#DataHack1: 2014 South African Election Social Media Hack #HackRU
So attending a bit of HackRU Spring 2014 and thought I would take the opportunity to sharpen up my python and data science skills. The dataset I chose to do some deep shallow dives on was a Twitter archive of Tweets about the upcoming 2014 South African elections. I setup a small python script using Twitter Python. The script grabs all tweets (hopefully) that have to do with the following search keywords
The list is not exhaustive but should still result in some interesting insights. This specific blog posts is about the ~ 7800 tweets collected on 11 April 2014.
The first bit of analysis was to get all the tweets and extract the most used Hashtags. I created a histogram of the number of occurrences of a hashtag in the figure below.
What is interesting about the most frequent hashtag is that it also gives us a glimpse of what was happening on April 11th. The top hashtag #ayisafani also coincided with the rigorous campaign by the Democratic Alliance to spread their new "Banned" TV ad [Youtube Ad]. Obviously the president will also feature heavily as the second most used hashtag #zuma.

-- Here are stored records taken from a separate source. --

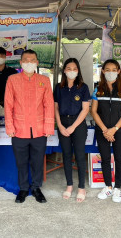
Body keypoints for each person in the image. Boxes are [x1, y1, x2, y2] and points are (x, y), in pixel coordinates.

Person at [4, 49, 54, 203]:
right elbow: (8, 105)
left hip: (39, 130)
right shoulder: (12, 79)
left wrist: (48, 127)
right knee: (21, 162)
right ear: (20, 62)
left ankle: (36, 188)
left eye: (32, 60)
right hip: (19, 130)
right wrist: (9, 127)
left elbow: (49, 105)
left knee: (38, 162)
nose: (29, 63)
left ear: (37, 62)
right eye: (26, 60)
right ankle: (24, 188)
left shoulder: (44, 80)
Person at [91, 59, 121, 203]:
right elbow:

It would be interesting to do some sentiment analysis on these tweets but getting a good sentiment model would be hard given the mixture of languages used in South Africa. Anyway, if anyone is interested in implementing this, the data is available and can be accessed from the link provided later.
Klout and Retweets
Now I know this might be a bit circular, but I wanted to measure the correlation between the user Klout scores and the number of retweets they received in a given day. For this I used the Klout API via their Python package to retrieve the Klout scores of each retweeted user. I present the scatter plot of the # of Retweets vs. the User Klout score below.

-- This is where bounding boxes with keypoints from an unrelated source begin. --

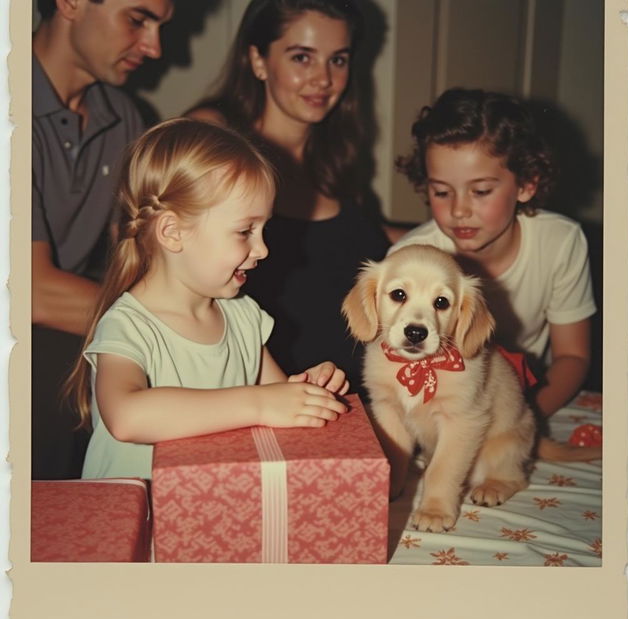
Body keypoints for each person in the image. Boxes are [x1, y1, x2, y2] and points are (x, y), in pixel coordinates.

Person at [64, 118, 349, 480]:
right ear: (173, 232)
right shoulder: (129, 326)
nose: (262, 249)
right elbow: (126, 416)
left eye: (263, 230)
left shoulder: (244, 317)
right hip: (134, 520)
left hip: (209, 510)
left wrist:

I annotated the plot with the labels of the top 5 retweeted accounts. The correlation for the top 30 most retweeted users was 0.51. So the correlation is positive but not strong. This was still interesting as we can see that @EconFreedomZA are punching above their weight on this day with more retweets than the @DA_News account, which has the highest Klout. score. Hmm. Well something interesting happens when we look at the number mentions vs. Klout score instead. Below I plot only the top 20 mentioned users and their Klout scores. I did not annotate it but to help in reading it I will say that the users with the second highest Klout score is @hellenzille (leader of @DA_News). The correlation here is 0.71. Way more strong.
Now it might be interesting if we can reverse engineer the complex Klout calculation via linear regression.
The Mention Network
The first image in this post is a snapshot of the social network constructed by tracking the mentions of specific accounts in the Twitter dataset. The relative size of each node(account) is the number of mentions each of those accounts has gotten in the network. As you would expect with this metric, @DA-News has the largest size. You can view the full network with accounts that have at least 6 mentions in the network here: 11th April SA Election Mention Network
As always, I made available the Twitter JSON dumps at my GitHub. Grab the continuously updated data here -> github:za-2014-election-tweets
Yes, I will upload them when they get interesting.